Action: Update SUPPORTED_APIS list (lines 18-23)

SUPPORTED_APIS = ['openai',
                  'genai',
                  'anthropic',
                  'mistral',
                  'openrouter',
                  'scicore',
                  'local']  # Add this

Step 2: Implement Client Initialization

File: scripts/simple_ai_clients.pyinit_client() method (after line 83)

Action: Add initialization block for local provider

if self.api == 'local':
    import os
    base_url = os.getenv('LOCAL_API_URL', 'http://localhost:8000/v1')
    api_key = self.api_key if self.api_key else 'not-needed'
    self.api_client = OpenAI(
        base_url=base_url,
        api_key=api_key,
    )

Notes:

  • Reads base URL from environment variable (default: vLLM's standard port)
  • API key optional (many local servers don't require authentication)
  • Works with vLLM, Ollama, LM Studio, etc.

Step 3: Implement Prompt Method

File: scripts/simple_ai_clients.pyprompt() method (after line 273)
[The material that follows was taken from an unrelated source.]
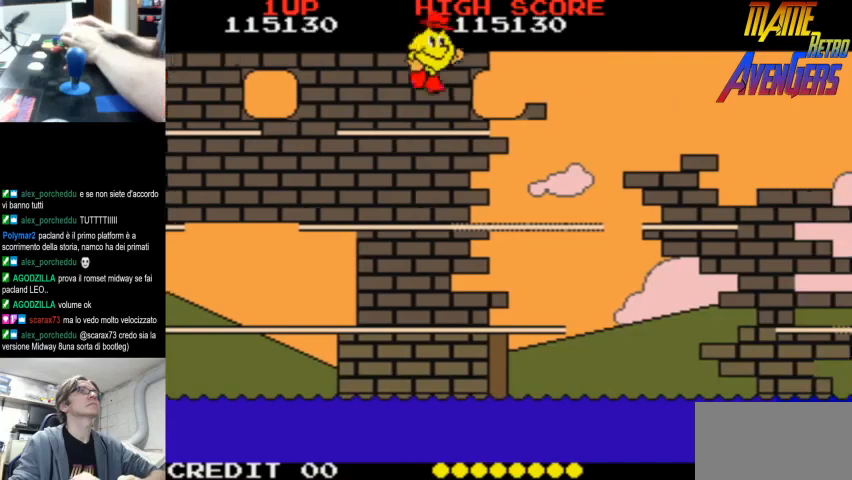
{"buttons": [], "left_stick": "center", "events": [[233, "L2", "down"], [267, "L2", "up"], [300, "L2", "down"], [367, "L2", "up"]]}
Action: Add request handling for local provider

if self.api == 'local':
    workload_json = [{
        "role": "user",
        "content": [
            {"type": "text", "text": prompt},
        ]
    },
    {
        "role": "system",
        "content": self.gpt_role_description
    }]

    for img_path in self.image_resources:
        with open(img_path, "rb") as image_file:
            base64_image = base64.b64encode(image_file.read()).decode("utf-8")
        workload_json[0]['content'].append(
            {"type": "image_url", "image_url": {"url": f"data:image/jpeg;base64,{base64_image}"}}
        )

    kwargs = {
        "messages": workload_json,
        "model": model,
        "temperature": self.temperature,
        "max_tokens": 16000,
    }

    if self.dataclass:
        # Try strict mode first, fall back to json_object mode if that fails
        schema = self.dataclass.model_json_schema()
        try:
            kwargs_strict = kwargs.copy()
            kwargs_strict["response_format"] = {
                "type": "json_schema",
                "json_schema": {
                    "name": self.dataclass.__name__,
                    "strict": True,
                    "schema": schema
                }
            }
            chat_completion = self.api_client.chat.completions.create(**kwargs_strict)
            answer = chat_completion
        except Exception as e:
            logging.warning(f"Local model strict mode failed, falling back to json_object mode: {e}")
            kwargs["response_format"] = {"type": "json_object"}
            schema_prompt = f"\n\nYou MUST respond with valid JSON matching this exact schema: {json.dumps(schema)}"
            kwargs["messages"][1]["content"] = self.gpt_role_description + schema_prompt
            chat_completion = self.api_client.chat.completions.create(**kwargs)
            answer = chat_completion
    else:
        chat_completion = self.api_client.chat.completions.create(**kwargs)
        answer = chat_completion

Notes:

  • Uses OpenAI-compatible format (same as OpenRouter/sciCORE)
  • Supports images via base64 encoding
  • Handles structured output with fallback strategy
  • Sets reasonable max_tokens for local models

Step 4: Implement Response Parsing

File: scripts/simple_ai_clients.pycreate_answer() method (after line 626)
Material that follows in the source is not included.